Just about every automaker in the world is enlisting experts from a variety of fields outside engineering and design to help them develop autonomous vehicles. One of the best known is Nissan’s Melissa Cefkin. Her official title is principal researcher-Human Centered Systems, Nissan Research Center. She is a cultural anthropologist who is helping Nissan designers understand how pedestrians and drivers of conventional cars will interact with AVs.
Drew Winter interviewed her recently in conjunction with her speaking at the Wards User Experience Conference on a panel titled “How to Create Trust Inside and Outside Autonomous Vehicles.”

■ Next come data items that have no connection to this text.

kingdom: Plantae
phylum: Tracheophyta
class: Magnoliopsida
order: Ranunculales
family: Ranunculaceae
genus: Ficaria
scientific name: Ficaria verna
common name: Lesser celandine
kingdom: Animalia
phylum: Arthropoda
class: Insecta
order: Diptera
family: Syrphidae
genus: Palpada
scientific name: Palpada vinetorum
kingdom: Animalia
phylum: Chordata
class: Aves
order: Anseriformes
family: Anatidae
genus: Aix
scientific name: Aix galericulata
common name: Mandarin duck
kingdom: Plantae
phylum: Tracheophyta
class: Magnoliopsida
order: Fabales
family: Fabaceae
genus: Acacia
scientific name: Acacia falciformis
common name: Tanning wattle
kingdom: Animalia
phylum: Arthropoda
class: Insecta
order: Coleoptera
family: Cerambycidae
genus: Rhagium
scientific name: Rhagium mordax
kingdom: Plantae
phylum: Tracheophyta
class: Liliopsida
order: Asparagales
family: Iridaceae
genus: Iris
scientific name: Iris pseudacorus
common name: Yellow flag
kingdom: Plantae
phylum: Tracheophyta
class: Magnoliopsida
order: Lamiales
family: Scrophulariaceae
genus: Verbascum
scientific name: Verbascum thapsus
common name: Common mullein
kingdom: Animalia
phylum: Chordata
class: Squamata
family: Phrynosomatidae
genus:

One of the principles of anthropology that we bring into our work in product and service development and corporate anthropology is to look out for this “say-do” distinction. What we look for is how people act on trust or lack of trust. Often, any given person is a bundle of different ways of acting, depending on the situation and terms.
We find this today in studies of road use. Pedestrians often claim they “always make eye contact.” Empirical observations suggest this is not true. What they likely mean is they seek some confirmation that a car has seen them and is taking appropriate actions vis-à-vis their presence.
For instance, a car starts to slow down. They are assuming the reason for the slowdown is the car has seen them – they do not in fact always make eye contact to confirm. If they did, nobody would ever be out at night. We try to understand the cues and signals that mean something to people that do/do not engender trust. We feel these more nuanced and often evolving considerations are more essential in gauging trust than surveying people.